Pouvez-vous reproduire à l'identique le passage du texte ci-dessous sur les obligations et les marchés actions qui va de « Il est prudent » jusqu'à « les obligations d'entreprise. » ?

::: Texte du document :::

Il est prudent de rester à l'écart des obligations de duration longue, car les attentes en matière d'inflation et de taux d'intérêt augmentent. L'écart historique entre le niveau des rendements à long terme et la croissance du PIB nominal suggérerait des rendements plus élevés même si la croissance nominale ralentit en 2022. Ce que nous ne savons pas, ex ante, c'est à quel niveau les rendements viendrait impacter la croissance réelle. En 2018, les rendements du Trésor américain avaient atteint un pic à 3,25%, mais cela a nécessité un retournement des données de croissance et un revirement de la part de la Fed. Là encore, nous avons du chemin à parcourir avant d'y parvenir. Les actifs à revenu fixe de duration courte, à taux variable et liés à l'inflation sont actuellement plus souhaitables que les actifs à duration plus longue, y compris les obligations d'entreprise.

Jusqu'à présent, les marchés actions ont bien résisté au choc d'inflation. Reste à voir s’ils seront résilients face à la hausse des taux d'intérêt. Les rendements des marchés boursiers mondiaux ont été négatifs en 2018, mais après deux bonnes années où la Réserve fédérale américaine relevait ses taux. Un schéma similaire pourrait être observé cette fois-ci. Cependant, les risques d'une correction des marchés semblent plus importants qu'ils ne l'ont été depuis un certain temps. Il semble que le rééquilibrage de l'économie mondiale soit encore loin d'être achevé et l'incertitude qui en découle devrait se traduire par une augmentation des primes de risque sur les actifs financiers. Cela s'est déjà produit avec le facteur de compensation de l'inflation dans les rendements obligataires, cela semble se produire pour les primes de terme et le risque de crédit et, à un certain moment, les primes de risque sur les actions pourraient également devoir augmenter.

::: Données affichées :::

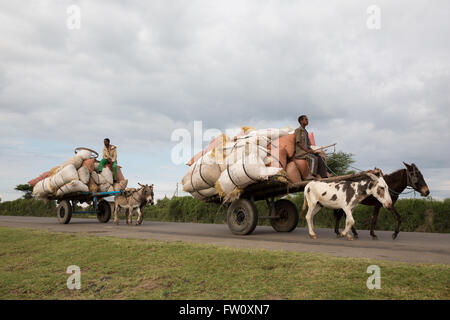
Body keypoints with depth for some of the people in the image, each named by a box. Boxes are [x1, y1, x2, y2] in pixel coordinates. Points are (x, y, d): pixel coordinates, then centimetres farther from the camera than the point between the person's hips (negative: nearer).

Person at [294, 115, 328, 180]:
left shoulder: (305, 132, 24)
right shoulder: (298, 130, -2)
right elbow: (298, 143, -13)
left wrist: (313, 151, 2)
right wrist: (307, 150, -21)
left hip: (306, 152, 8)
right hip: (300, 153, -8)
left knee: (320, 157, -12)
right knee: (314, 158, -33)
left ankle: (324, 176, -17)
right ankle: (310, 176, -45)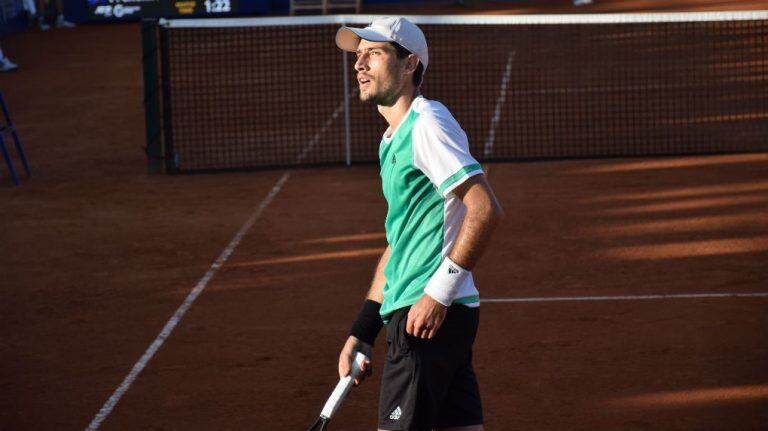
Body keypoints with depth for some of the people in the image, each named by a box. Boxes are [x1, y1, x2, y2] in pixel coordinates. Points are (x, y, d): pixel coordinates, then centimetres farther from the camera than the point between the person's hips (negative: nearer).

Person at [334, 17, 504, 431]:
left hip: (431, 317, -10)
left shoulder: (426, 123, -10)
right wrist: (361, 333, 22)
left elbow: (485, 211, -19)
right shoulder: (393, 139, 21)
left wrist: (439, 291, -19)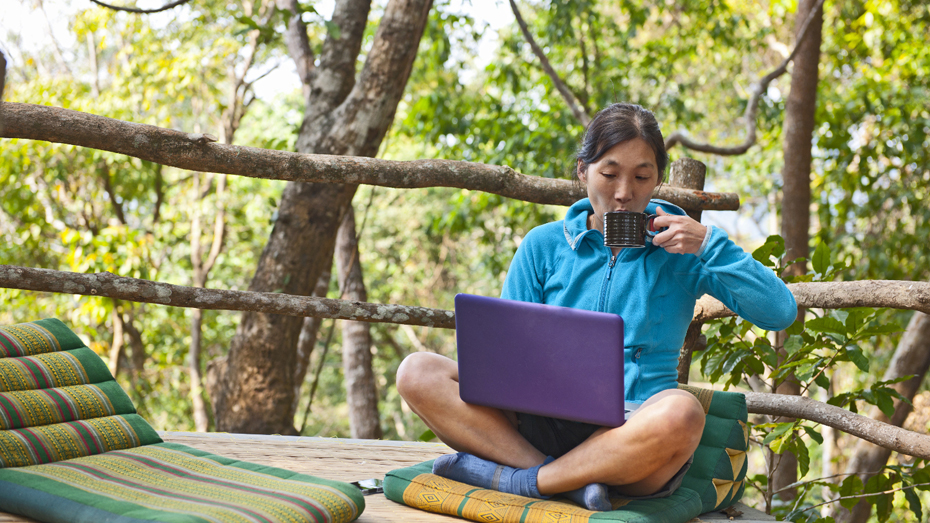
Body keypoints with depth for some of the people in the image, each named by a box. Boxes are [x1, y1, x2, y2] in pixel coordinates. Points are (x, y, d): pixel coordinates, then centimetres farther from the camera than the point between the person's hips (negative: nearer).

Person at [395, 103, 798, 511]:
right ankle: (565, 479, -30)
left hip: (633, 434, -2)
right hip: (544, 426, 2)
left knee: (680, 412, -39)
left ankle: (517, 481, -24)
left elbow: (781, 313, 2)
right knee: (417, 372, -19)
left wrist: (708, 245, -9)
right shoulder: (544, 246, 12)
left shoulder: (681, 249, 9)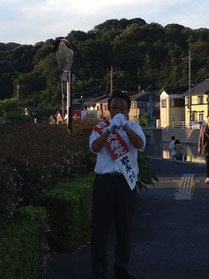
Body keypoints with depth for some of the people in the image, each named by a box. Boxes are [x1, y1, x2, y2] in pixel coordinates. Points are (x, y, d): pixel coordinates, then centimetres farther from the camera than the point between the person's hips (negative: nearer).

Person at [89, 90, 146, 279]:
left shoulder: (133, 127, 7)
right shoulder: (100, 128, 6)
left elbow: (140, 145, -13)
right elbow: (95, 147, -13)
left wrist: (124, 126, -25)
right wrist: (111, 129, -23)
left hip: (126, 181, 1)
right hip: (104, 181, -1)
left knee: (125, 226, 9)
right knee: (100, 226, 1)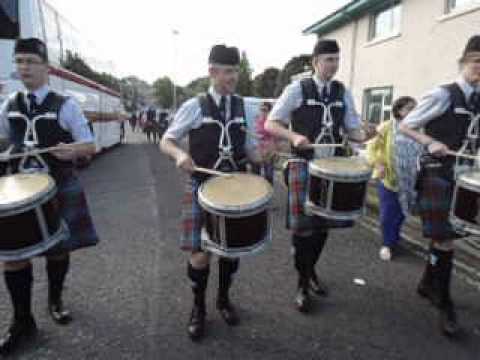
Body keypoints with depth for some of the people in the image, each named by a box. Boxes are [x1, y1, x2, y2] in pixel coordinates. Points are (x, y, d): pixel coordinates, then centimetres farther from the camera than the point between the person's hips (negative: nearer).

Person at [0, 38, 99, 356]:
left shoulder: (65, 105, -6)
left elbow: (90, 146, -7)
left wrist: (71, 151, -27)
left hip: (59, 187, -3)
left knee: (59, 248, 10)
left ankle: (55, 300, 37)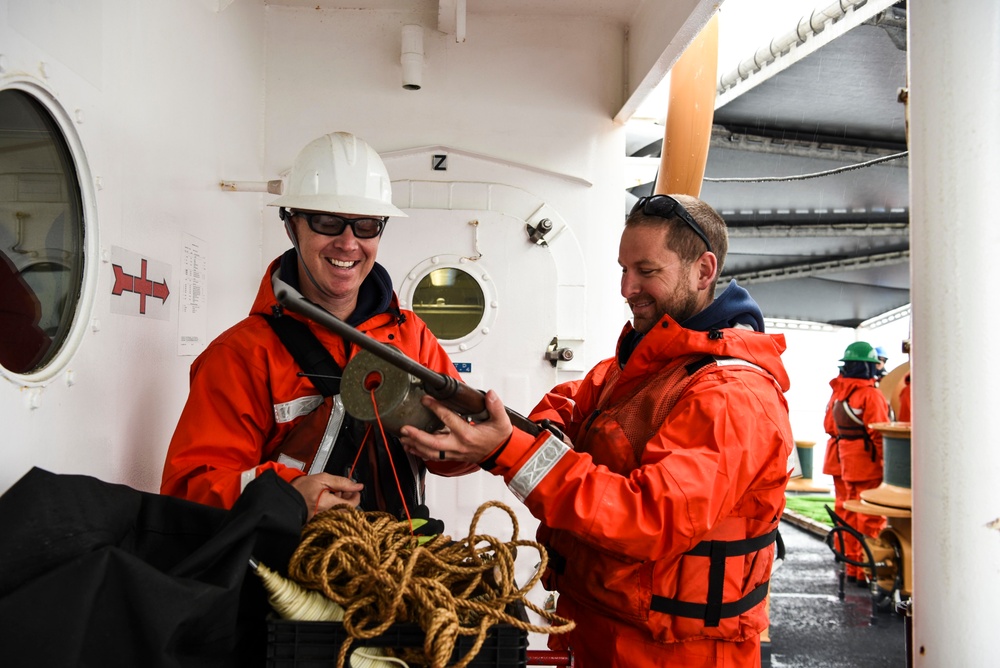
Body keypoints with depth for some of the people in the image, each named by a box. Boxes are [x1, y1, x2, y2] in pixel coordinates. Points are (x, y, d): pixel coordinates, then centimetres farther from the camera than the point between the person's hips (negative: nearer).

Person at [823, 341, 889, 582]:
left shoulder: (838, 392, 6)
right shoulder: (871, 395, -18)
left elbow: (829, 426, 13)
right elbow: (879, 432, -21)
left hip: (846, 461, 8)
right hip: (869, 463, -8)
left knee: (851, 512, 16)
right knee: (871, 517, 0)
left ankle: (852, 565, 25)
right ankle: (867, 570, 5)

:::

→ Corrigé de l'exercice
Il est prudent de rester à l'écart des obligations de duration longue, car les attentes en matière d'inflation et de taux d'intérêt augmentent. L'écart historique entre le niveau des rendements à long terme et la croissance du PIB nominal suggérerait des rendements plus élevés même si la croissance nominale ralentit en 2022. Ce que nous ne savons pas, ex ante, c'est à quel niveau les rendements viendrait impacter la croissance réelle. En 2018, les rendements du Trésor américain avaient atteint un pic à 3,25%, mais cela a nécessité un retournement des données de croissance et un revirement de la part de la Fed. Là encore, nous avons du chemin à parcourir avant d'y parvenir. Les actifs à revenu fixe de duration courte, à taux variable et liés à l'inflation sont actuellement plus souhaitables que les actifs à duration plus longue, y compris les obligations d'entreprise.